Lesão de Via Biliar Pós-Colecistectomia: Diagnóstico

UEPA - Universidade do Estado do Pará - Belém — Prova 2024

Enunciado

Durante consulta de rotina, uma senhora de 63 anos diagnosticou colelitíase por cálculo único de 3 cm, através de uma ultrassonografia (US) abdominal. Referia sentir sensação de empachamento pós-prandial, azia e em raras vezes, dor leve há 1 ano. Foi submetida a colecistectomia videolaparoscópica sem aparentes intercorrências, evoluindo no segundo dia pós-operatório com episódio de dor abdominal, febre e icterícia. Sobre este caso, assinale a alternativa mais adequada.

Alternativas

  1. A) A solicitação de enzimas hepáticas, bilirrubinas e US de abdome é suficiente para confirmar possível obstrução biliar iatrogênica.
  2. B) A colecistopancreatografia retrógrada endoscópica (CPRE) deve ser a primeira opção para o caso, pois inclusive trata cálculo residual.
  3. C) Colangiografia transparieto hepática oferece estudo dos ductos biliares proximais à lesão e por isso deve anteceder a CPRE.
  4. D) A colangiografia por ressonância magnética está contraindicada até o quadro febril regredir e o paciente ficar afebril por, pelo menos, 24 horas.
  5. E) A tomografia de abdome com contraste não é adequada para avaliação do caso devido a incapacidade de identificar cálculos de colesterol.

Pérola Clínica

Dor + febre + icterícia pós-colecistectomia → suspeitar lesão via biliar, iniciar investigação com US e exames lab.

Resumo-Chave

A tríade de dor abdominal, febre e icterícia no pós-operatório de colecistectomia é altamente sugestiva de complicação biliar, como lesão de via biliar ou cálculo residual. A investigação inicial deve incluir exames laboratoriais (enzimas hepáticas, bilirrubinas) e de imagem (US abdominal) para confirmar a obstrução.

Contexto Educacional

A colelitíase é uma condição comum, e a colecistectomia videolaparoscópica é o tratamento padrão-ouro. No entanto, complicações podem ocorrer, sendo a lesão de via biliar iatrogênica uma das mais graves, com incidência de 0,3% a 0,6%. É crucial que residentes e cirurgiões estejam aptos a reconhecer e manejar essas intercorrências para evitar morbidade significativa. A suspeita de lesão de via biliar surge com a tríade de dor abdominal, febre e icterícia no pós-operatório. A fisiopatologia envolve a lesão direta ou térmica dos ductos biliares, levando a extravasamento de bile ou obstrução.

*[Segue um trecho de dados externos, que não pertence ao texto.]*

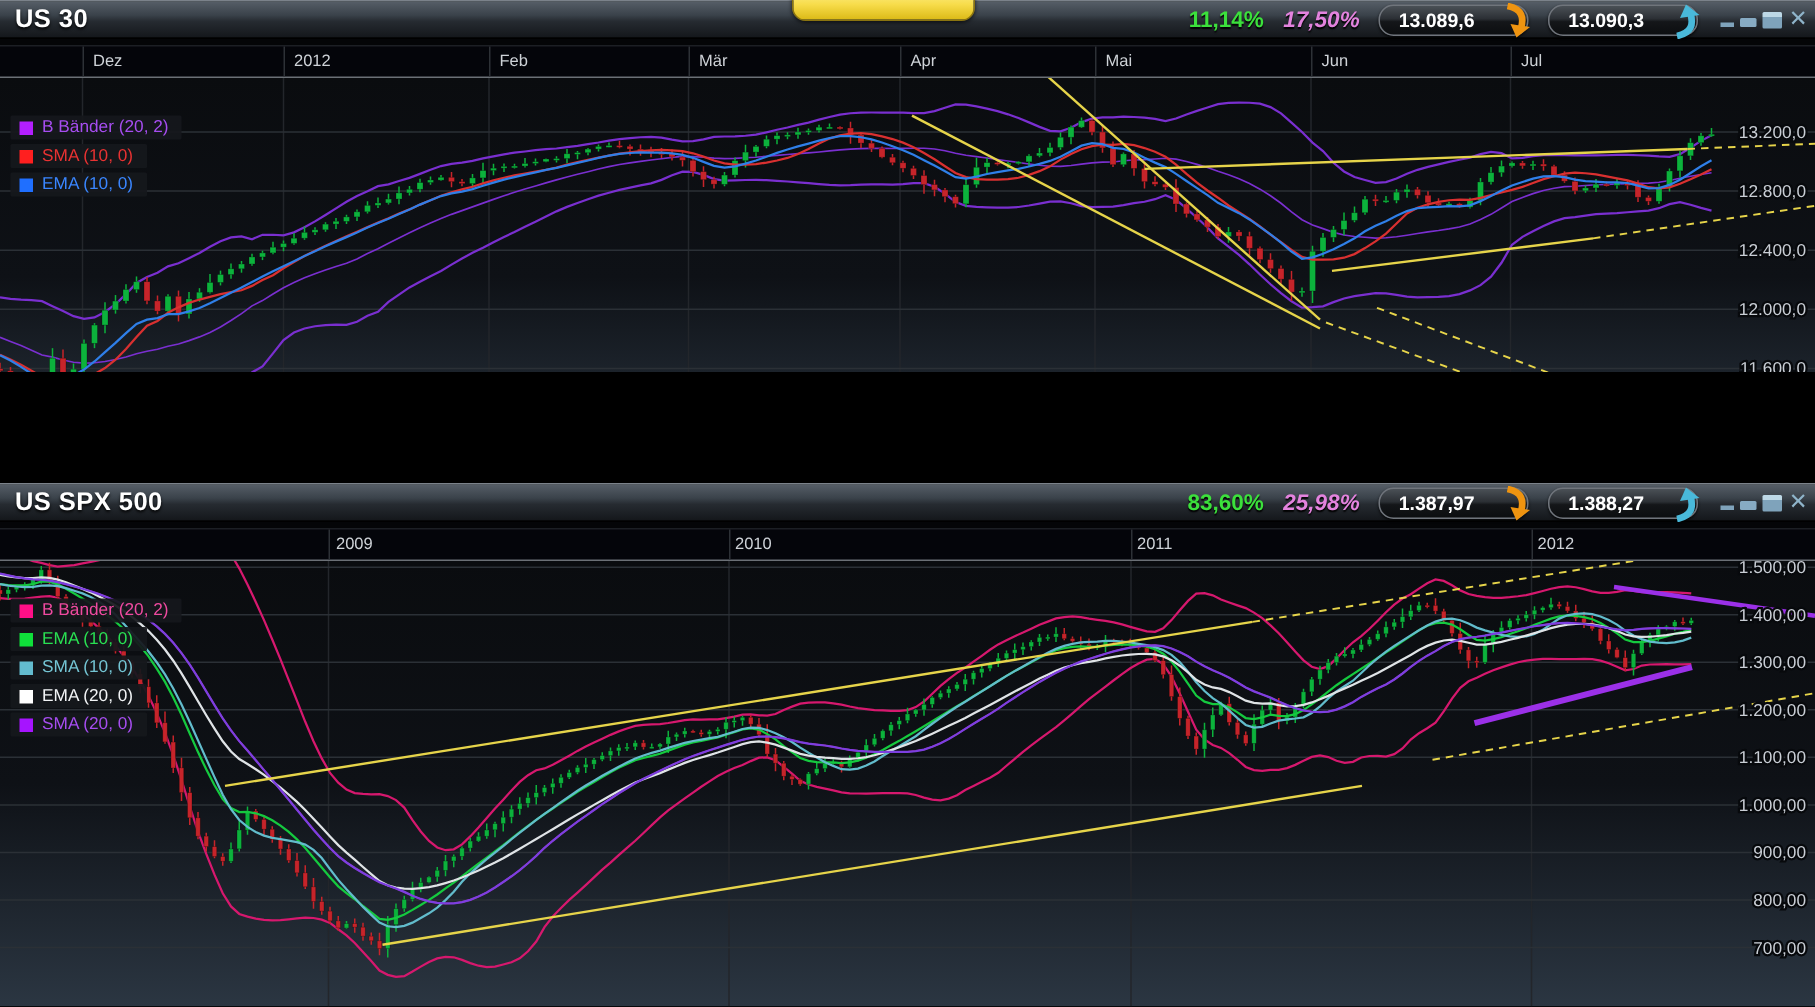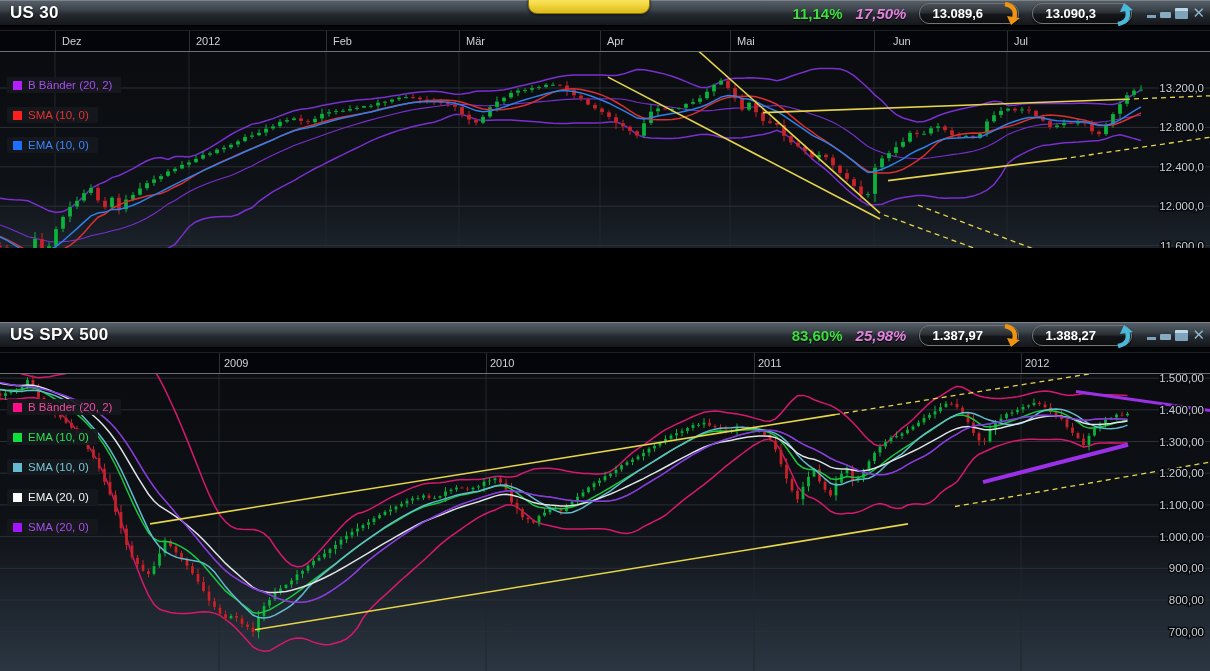--- a/index.html
+++ b/index.html
@@ -89,7 +89,7 @@
       <div class="xlab" style="left: 466px;">Mär</div>
       <div class="xlab" style="left: 607px;">Apr</div>
       <div class="xlab" style="left: 737px;">Mai</div>
-      <div class="xlab" style="left: 881px; margin-left: 12px;">Jun</div>
+      <div class="xlab" style="left: 881px;">Jun</div>
       <div class="xlab" style="left: 1014px;">Jul</div>
     </div>
   <svg class="chart" id="chart0" width="1210" height="265" style="top:52px;">

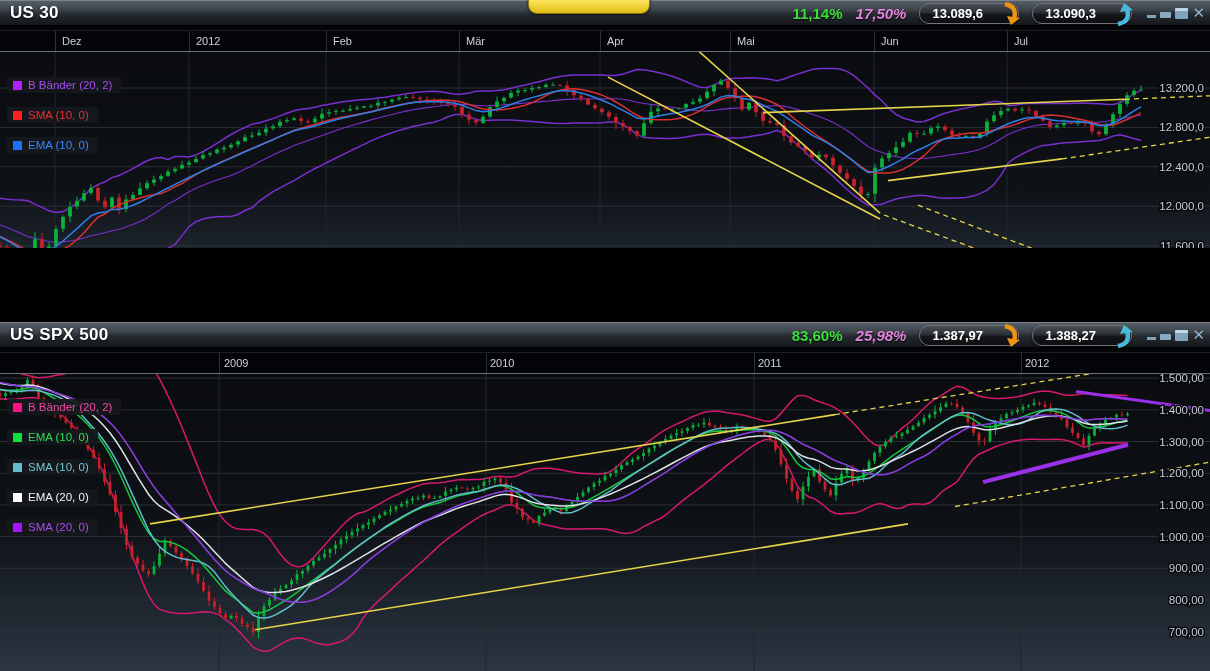--- a/index.html
+++ b/index.html
@@ -33,7 +33,7 @@
   .axis-strip .xlab{position:absolute;top:4px;color:#ced2d7;font-size:11px;}
   .axis-strip .xtick{position:absolute;top:0;width:1px;height:100%;background:#2d3136;}
   .chart{position:absolute;left:0;}
-  .legend{position:absolute;left:7px;display:flex;flex-direction:column;gap:14px;}
+  .legend{position:absolute;left:7px;display:flex;flex-direction:column;gap:3px;}
   .chip{display:flex;align-items:center;gap:6px;background:rgba(22,24,28,.93);
     padding:2px 9px 2px 6px;font-size:11.5px;width:max-content;border-radius:1px;cursor:pointer;}
   .chip .sw{width:9px;height:9px;display:inline-block;}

O diagnóstico inicial é feito com exames laboratoriais (bilirrubinas, enzimas hepáticas) e de imagem (US abdominal), que podem evidenciar dilatação das vias biliares ou coleções, sendo a alternativa A a mais adequada para a investigação inicial. O tratamento depende da extensão e tipo da lesão. Exames como colangiografia por ressonância magnética (CPRM) ou CPRE são fundamentais para detalhar a anatomia da lesão. A CPRE pode ser terapêutica para cálculos residuais ou estenoses, enquanto lesões maiores podem exigir reparo cirúrgico complexo. O prognóstico está diretamente ligado ao diagnóstico precoce e manejo adequado.

Perguntas Frequentes

Quais são os sinais de lesão de via biliar pós-colecistectomia?

Os sinais clássicos incluem dor abdominal, febre e icterícia no pós-operatório imediato ou tardio, além de fístula biliar ou peritonite. A tríade é um forte indicativo de complicação biliar.

Qual a conduta inicial para suspeita de lesão de via biliar?

A conduta inicial envolve a solicitação de enzimas hepáticas, bilirrubinas e ultrassonografia abdominal. Estes exames podem sugerir dilatação das vias biliares ou coleções, indicando obstrução ou extravasamento.

Quando a CPRE é indicada no manejo da lesão de via biliar?

A CPRE é indicada tanto para diagnóstico quanto para tratamento de cálculos residuais ou estenoses biliares, mas geralmente após exames de imagem não invasivos como a CPRM, que oferece um estudo anatômico sem intervenção.